When he stood in front of her, he reached out with a gentleness she hadn't expected. His fingers brushed against her cheek, roughened by years of work but warm and steady. His thumb lightly grazed her skin, tracing the dampness left by the cold and by tears she hadn't realized were still falling.

He tilted her chin up slightly, forcing her to meet his green eyes. The concern etched into his face, the steady warmth in his gaze, unraveled something deep inside her that she hadn't even realized she was holding together.

She cracked.

A broken, shuddering sob tore free from her chest before she could stop it. She dropped her head against his chest, her arms clutching at his shirt as the dam inside her finally shattered.

She cried, the kind of raw, broken crying that shook her whole body. She felt him stiffen at first in surprise, but almost immediately, Eoghan's arms came around her, steady and sure. He held her close, his hand cradling the back of her head, murmuring something too low to hear, a soothing sound meant more for comfort than words.

She didn't know how long she stayed like that, folded into him, feeling his heartbeat through the thin layers of fabric. For once, she wasn't alone with her grief. For once, she didn't have to bear it all in silence.

Eventually, the storm of sobs quieted. Embarrassment crept in, but before it could fully take hold, Shanane gently pulled away from him, her breathing uneven.

Eoghan said nothing. He only raised one hand again and carefully wiped the lingering tears from her cheeks with the pad of his thumb, his touch so impossibly gentle that her throat ached with the tenderness of it.

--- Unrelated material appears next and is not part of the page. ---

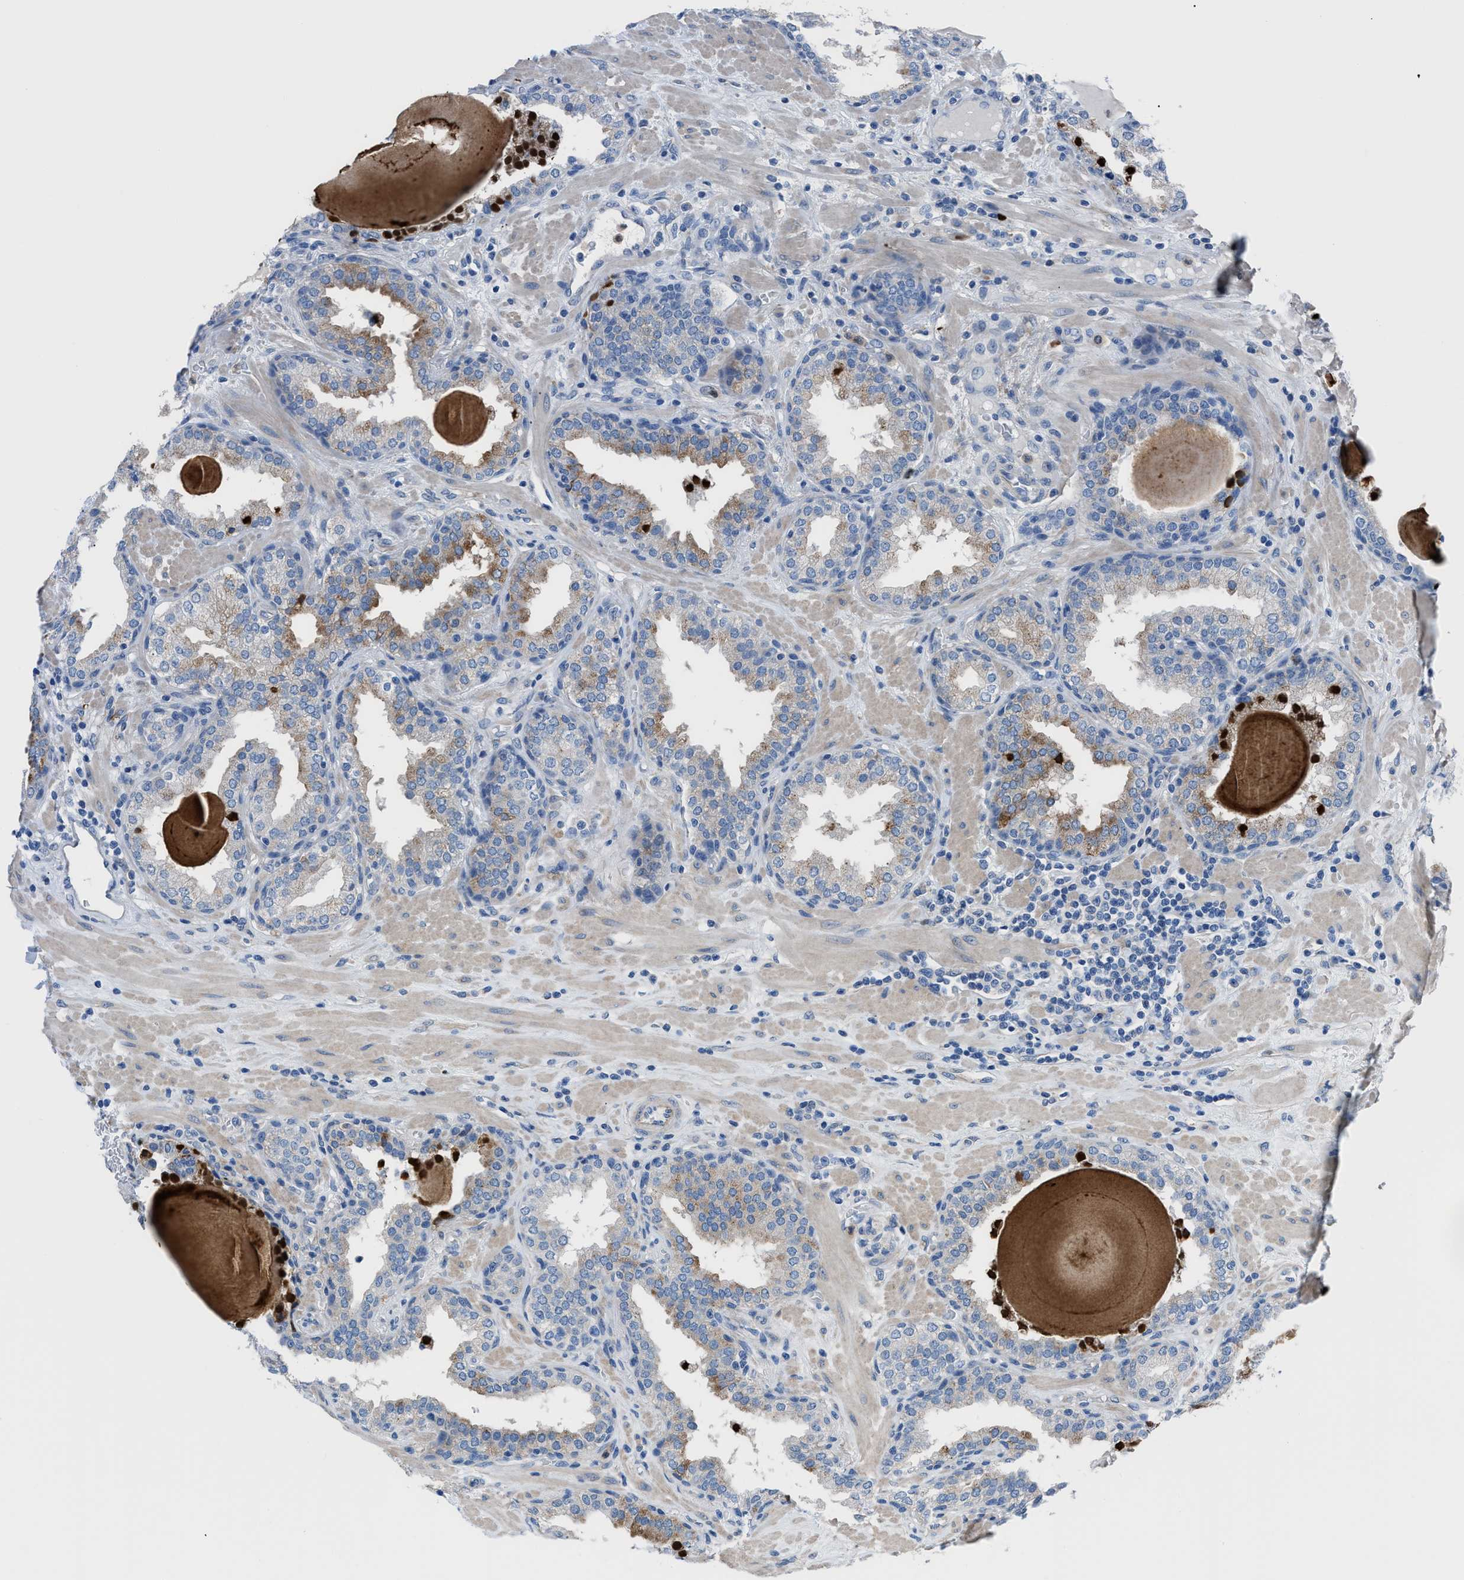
{"staining": {"intensity": "moderate", "quantity": "25%-75%", "location": "cytoplasmic/membranous"}, "tissue": "prostate", "cell_type": "Glandular cells", "image_type": "normal", "snomed": [{"axis": "morphology", "description": "Normal tissue, NOS"}, {"axis": "topography", "description": "Prostate"}], "caption": "Immunohistochemical staining of normal human prostate displays 25%-75% levels of moderate cytoplasmic/membranous protein positivity in approximately 25%-75% of glandular cells. The staining was performed using DAB to visualize the protein expression in brown, while the nuclei were stained in blue with hematoxylin (Magnification: 20x).", "gene": "ITPR1", "patient": {"sex": "male", "age": 51}}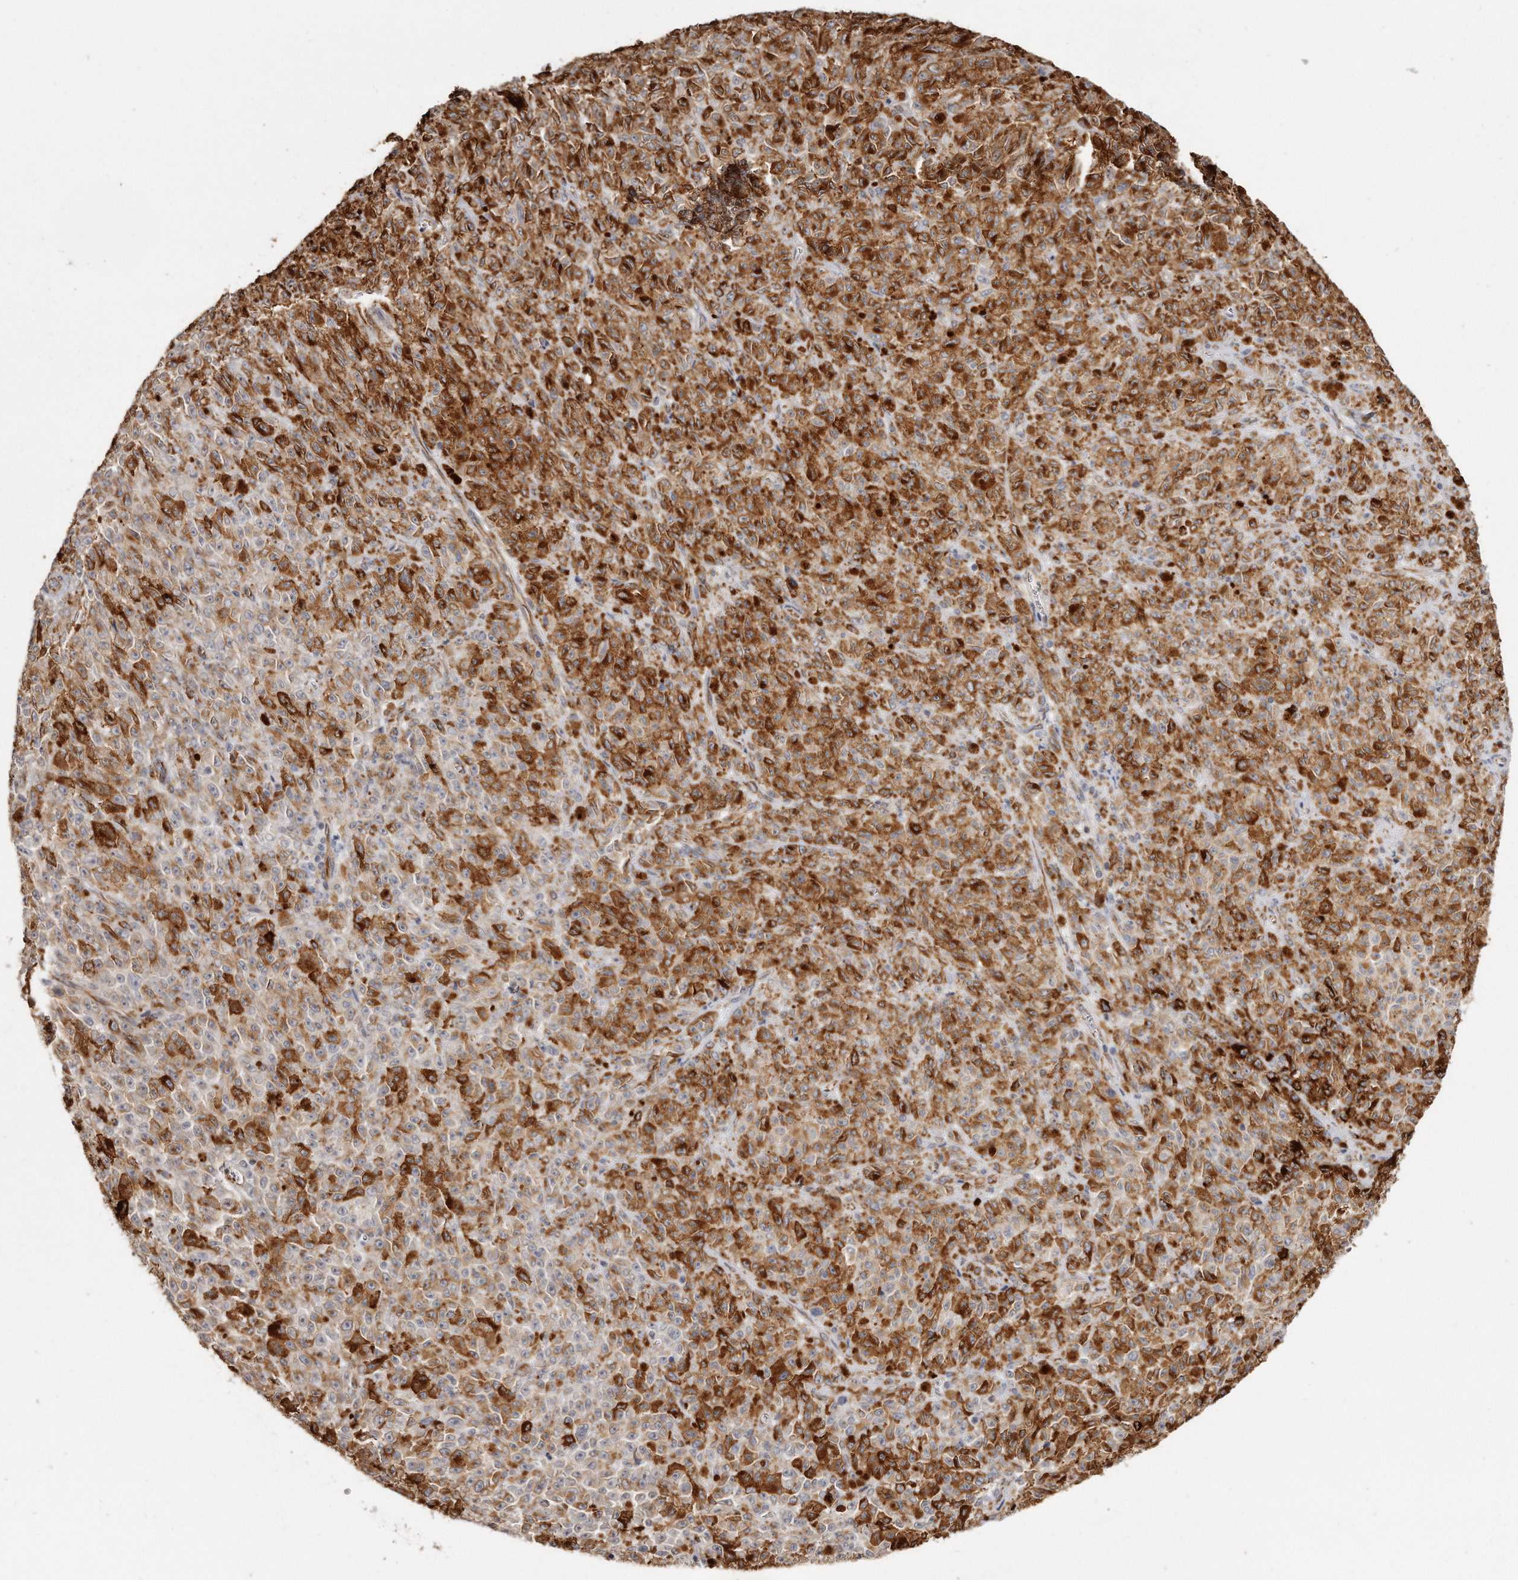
{"staining": {"intensity": "moderate", "quantity": ">75%", "location": "cytoplasmic/membranous"}, "tissue": "melanoma", "cell_type": "Tumor cells", "image_type": "cancer", "snomed": [{"axis": "morphology", "description": "Malignant melanoma, NOS"}, {"axis": "topography", "description": "Skin"}], "caption": "Melanoma stained with immunohistochemistry shows moderate cytoplasmic/membranous staining in approximately >75% of tumor cells. The staining was performed using DAB (3,3'-diaminobenzidine) to visualize the protein expression in brown, while the nuclei were stained in blue with hematoxylin (Magnification: 20x).", "gene": "ZYG11A", "patient": {"sex": "female", "age": 82}}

Their eyes met again, and the moment stretched, quiet, heavy with something neither of them could name but both could feel.

Without a word, he leaned down, slow enough to give her the choice to move away if she wanted to.

She didn't.

When his lips brushed hers, it was a soft tentative, a question rather than a demand.

The young woman's breath hitched, but then she leaned into him, her hand fisting lightly in the fabric of his shirt. She kissed him back, her movements shy but desperate, as if seeking something solid to anchor herself to in a world that had shifted under her feet.

The kiss deepened slowly, naturally, the air between them warmer than the fire itself. For the first time in what felt like an eternity, Shanane let herself fall into it: the warmth, the steadiness, the human connection she had been aching for without even realizing it.

Here, in this fleeting moment, the world outside the whispers, the darkness, the unbearable weight of the past disappeared.

There was only him. And her. And the fragile, stubborn spark of something real.